**EXTRACTED TEXT:**
* * *

Tim begins shouting: "There is no extradition treaty between Afghanistan and the United States. This arrest is illegal."

"You're wrong there, professor," Burke bluffs. "This is an American plane, you're standing on American soil."

He points to the armed soldiers standing outside. You can stay here, he says, but you're not going to like the Afghani prison cells.

And they're off and up, not exactly an astral plane, but eventually, after they switch to a US-bound jet in London, Timothy Leary and Joanna manage to climb the stairway of the jumbo jet to mile high heaven, the authors describing it:

Leary's bony old-man ass is rising and falling like a wrinkled seesaw, his weird head of hair rocking like a plum in the ocean. Grunts, groans, and tangled legs. The smell of sex in the air.

One last blast of Nirvana before a decompressing trip back to hoosegow.

The Epilogue is itself an incredible descent back into a kind of Inferno, snatched away from Beatrice and returned to a black hole, where he loses his light, Charles Manson chiding him on the left and Eldridge Cleaver broken and old on the right. It's a pathetic fall from grace, accentuated by Leary's having turned snitch, and ratting out his hippie friends, and gratuitously having a go with a what-have-you-done-for-us-lately razzing of Dylan, our beloved song-and-dance man.

* * *

Reproduce the passage about Timothy Leary's arrest and flight back to the United States word for word, in full.

**ENTRIES SUPPLIED:**

* * *

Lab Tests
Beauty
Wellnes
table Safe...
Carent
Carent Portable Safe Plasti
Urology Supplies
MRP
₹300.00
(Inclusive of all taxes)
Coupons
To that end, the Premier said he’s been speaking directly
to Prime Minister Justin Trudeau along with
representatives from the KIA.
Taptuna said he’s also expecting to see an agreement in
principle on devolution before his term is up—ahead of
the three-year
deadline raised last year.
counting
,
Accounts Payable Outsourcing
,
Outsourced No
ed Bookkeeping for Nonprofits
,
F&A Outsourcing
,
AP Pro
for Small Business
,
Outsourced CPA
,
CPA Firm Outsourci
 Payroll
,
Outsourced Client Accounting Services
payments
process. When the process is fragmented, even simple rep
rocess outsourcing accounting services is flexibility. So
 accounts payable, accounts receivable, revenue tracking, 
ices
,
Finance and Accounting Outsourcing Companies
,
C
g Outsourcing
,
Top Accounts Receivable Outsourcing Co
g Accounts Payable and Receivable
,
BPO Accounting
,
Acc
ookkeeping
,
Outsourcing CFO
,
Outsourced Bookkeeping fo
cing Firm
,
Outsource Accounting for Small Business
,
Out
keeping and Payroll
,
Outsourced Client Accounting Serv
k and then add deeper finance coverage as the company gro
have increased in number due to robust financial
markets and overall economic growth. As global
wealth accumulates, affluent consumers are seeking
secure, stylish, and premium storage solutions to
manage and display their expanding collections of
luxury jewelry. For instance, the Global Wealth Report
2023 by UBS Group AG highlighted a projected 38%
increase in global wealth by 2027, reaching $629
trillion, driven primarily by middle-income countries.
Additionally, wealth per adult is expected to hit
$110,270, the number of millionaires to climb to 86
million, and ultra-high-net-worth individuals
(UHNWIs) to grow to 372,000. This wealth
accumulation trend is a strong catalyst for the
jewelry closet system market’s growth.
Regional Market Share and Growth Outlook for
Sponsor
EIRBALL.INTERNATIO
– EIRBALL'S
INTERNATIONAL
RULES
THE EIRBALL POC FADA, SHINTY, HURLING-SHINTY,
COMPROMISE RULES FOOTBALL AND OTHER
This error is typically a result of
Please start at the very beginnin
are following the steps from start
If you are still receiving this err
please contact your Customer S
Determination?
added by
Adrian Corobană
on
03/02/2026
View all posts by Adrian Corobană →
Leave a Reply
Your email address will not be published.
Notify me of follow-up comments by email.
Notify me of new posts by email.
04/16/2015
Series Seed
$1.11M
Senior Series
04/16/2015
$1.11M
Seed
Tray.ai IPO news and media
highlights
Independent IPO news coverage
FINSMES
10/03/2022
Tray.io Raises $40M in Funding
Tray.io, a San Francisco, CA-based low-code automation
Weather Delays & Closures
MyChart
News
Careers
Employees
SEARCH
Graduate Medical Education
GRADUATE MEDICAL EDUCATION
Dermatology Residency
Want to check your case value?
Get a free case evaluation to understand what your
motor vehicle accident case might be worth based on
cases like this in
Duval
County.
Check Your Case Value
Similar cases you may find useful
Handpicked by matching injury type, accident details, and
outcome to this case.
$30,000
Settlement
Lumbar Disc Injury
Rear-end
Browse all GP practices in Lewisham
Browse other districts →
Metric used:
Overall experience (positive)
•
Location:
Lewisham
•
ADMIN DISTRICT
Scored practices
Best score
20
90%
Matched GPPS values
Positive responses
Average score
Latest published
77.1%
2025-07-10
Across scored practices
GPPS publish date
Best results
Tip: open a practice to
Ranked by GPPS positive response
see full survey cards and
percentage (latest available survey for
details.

* * *

**EXERCISE RESPONSE:**
Tim begins shouting: "There is no extradition treaty between Afghanistan and the United States. This arrest is illegal."

"You're wrong there, professor," Burke bluffs. "This is an American plane, you're standing on American soil."

He points to the armed soldiers standing outside. You can stay here, he says, but you're not going to like the Afghani prison cells.

And they're off and up, not exactly an astral plane, but eventually, after they switch to a US-bound jet in London, Timothy Leary and Joanna manage to climb the stairway of the jumbo jet to mile high heaven, the authors describing it:

Leary's bony old-man ass is rising and falling like a wrinkled seesaw, his weird head of hair rocking like a plum in the ocean. Grunts, groans, and tangled legs. The smell of sex in the air.

One last blast of Nirvana before a decompressing trip back to hoosegow.

The Epilogue is itself an incredible descent back into a kind of Inferno, snatched away from Beatrice and returned to a black hole, where he loses his light, Charles Manson chiding him on the left and Eldridge Cleaver broken and old on the right. It's a pathetic fall from grace, accentuated by Leary's having turned snitch, and ratting out his hippie friends, and gratuitously having a go with a what-have-you-done-for-us-lately razzing of Dylan, our beloved song-and-dance man.